(Collected data)

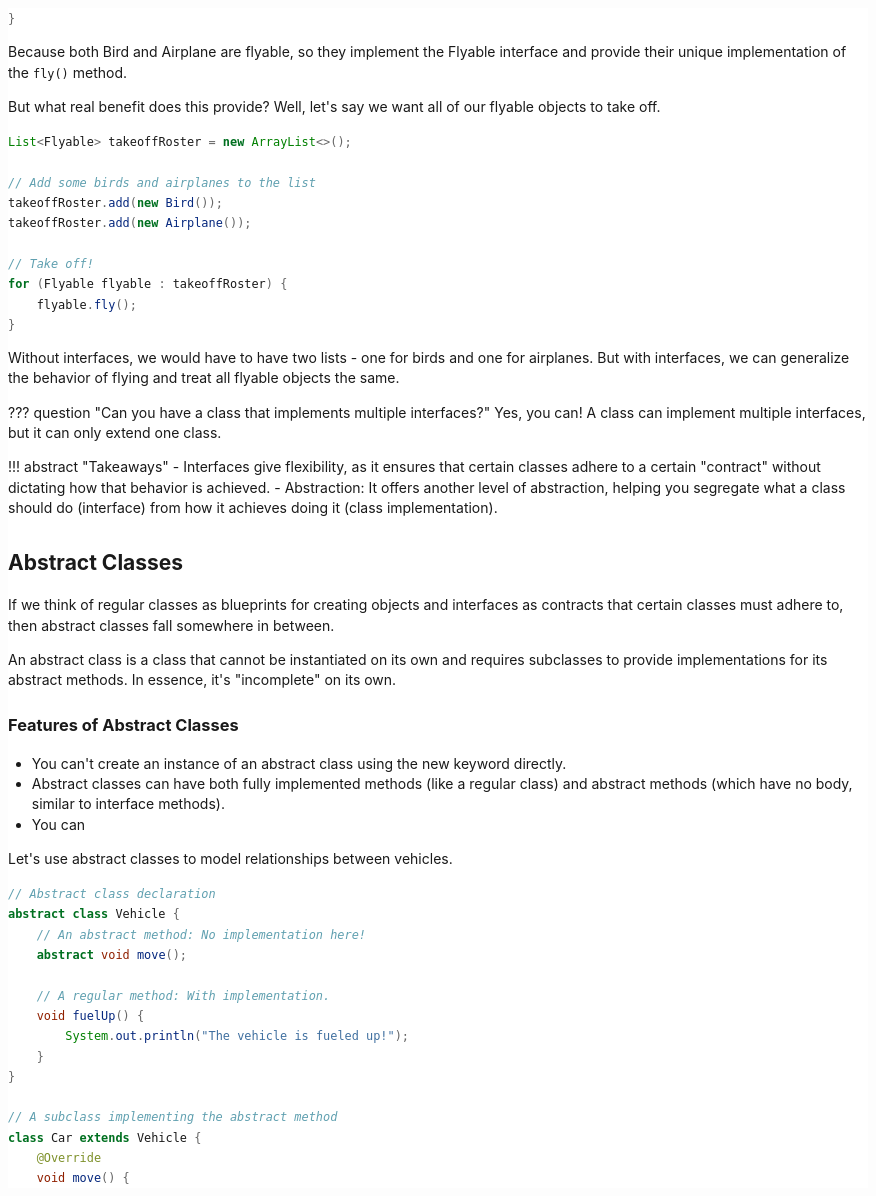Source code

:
 ```java 
}

```

Because both Bird and Airplane are flyable, so they implement the Flyable interface and provide their unique
implementation of the `fly()` method.

But what real benefit does this provide? Well, let's say we want all of our flyable objects to take off. 
```java
List<Flyable> takeoffRoster = new ArrayList<>();

// Add some birds and airplanes to the list
takeoffRoster.add(new Bird());
takeoffRoster.add(new Airplane());

// Take off!
for (Flyable flyable : takeoffRoster) {
    flyable.fly();
}
```

Without interfaces, we would have to have two lists - one for birds and one for airplanes. But with interfaces, we can
generalize the behavior of flying and treat all flyable objects the same.

??? question "Can you have a class that implements multiple interfaces?"
    Yes, you can! A class can implement multiple interfaces, but it can only extend one class.

!!! abstract "Takeaways"
    - Interfaces give flexibility, as it ensures that certain classes adhere to a certain "contract" without dictating how that behavior is achieved.
    - Abstraction: It offers another level of abstraction, helping you segregate what a class should do (interface) from how it achieves doing it (class implementation).

## Abstract Classes
If we think of regular classes as blueprints for creating objects and interfaces as contracts that certain classes must adhere to, then abstract classes fall somewhere in between.

An abstract class is a class that cannot be instantiated on its own and requires subclasses to provide implementations for its abstract methods. In essence, it's "incomplete" on its own.

### Features of Abstract Classes
- You can't create an instance of an abstract class using the new keyword directly.
- Abstract classes can have both fully implemented methods (like a regular class) and abstract methods (which have no body, similar to interface methods).
- You can 

Let's use abstract classes to model relationships between vehicles.
```java 
// Abstract class declaration
abstract class Vehicle {
    // An abstract method: No implementation here!
    abstract void move();

    // A regular method: With implementation.
    void fuelUp() {
        System.out.println("The vehicle is fueled up!");
    }
}

// A subclass implementing the abstract method
class Car extends Vehicle {
    @Override
    void move() {
```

▶ _What you are asked to do_:
Restate the data word for word from its first line through the line with "- Interfaces give", leaving out any picture along the way.

▶ _Output_:
Source code

:
 ```java 
}

```

Because both Bird and Airplane are flyable, so they implement the Flyable interface and provide their unique
implementation of the `fly()` method.

But what real benefit does this provide? Well, let's say we want all of our flyable objects to take off. 
```java
List<Flyable> takeoffRoster = new ArrayList<>();

// Add some birds and airplanes to the list
takeoffRoster.add(new Bird());
takeoffRoster.add(new Airplane());

// Take off!
for (Flyable flyable : takeoffRoster) {
    flyable.fly();
}
```

Without interfaces, we would have to have two lists - one for birds and one for airplanes. But with interfaces, we can
generalize the behavior of flying and treat all flyable objects the same.

??? question "Can you have a class that implements multiple interfaces?"
    Yes, you can! A class can implement multiple interfaces, but it can only extend one class.

!!! abstract "Takeaways"
    - Interfaces give flexibility, as it ensures that certain classes adhere to a certain "contract" without dictating how that behavior is achieved.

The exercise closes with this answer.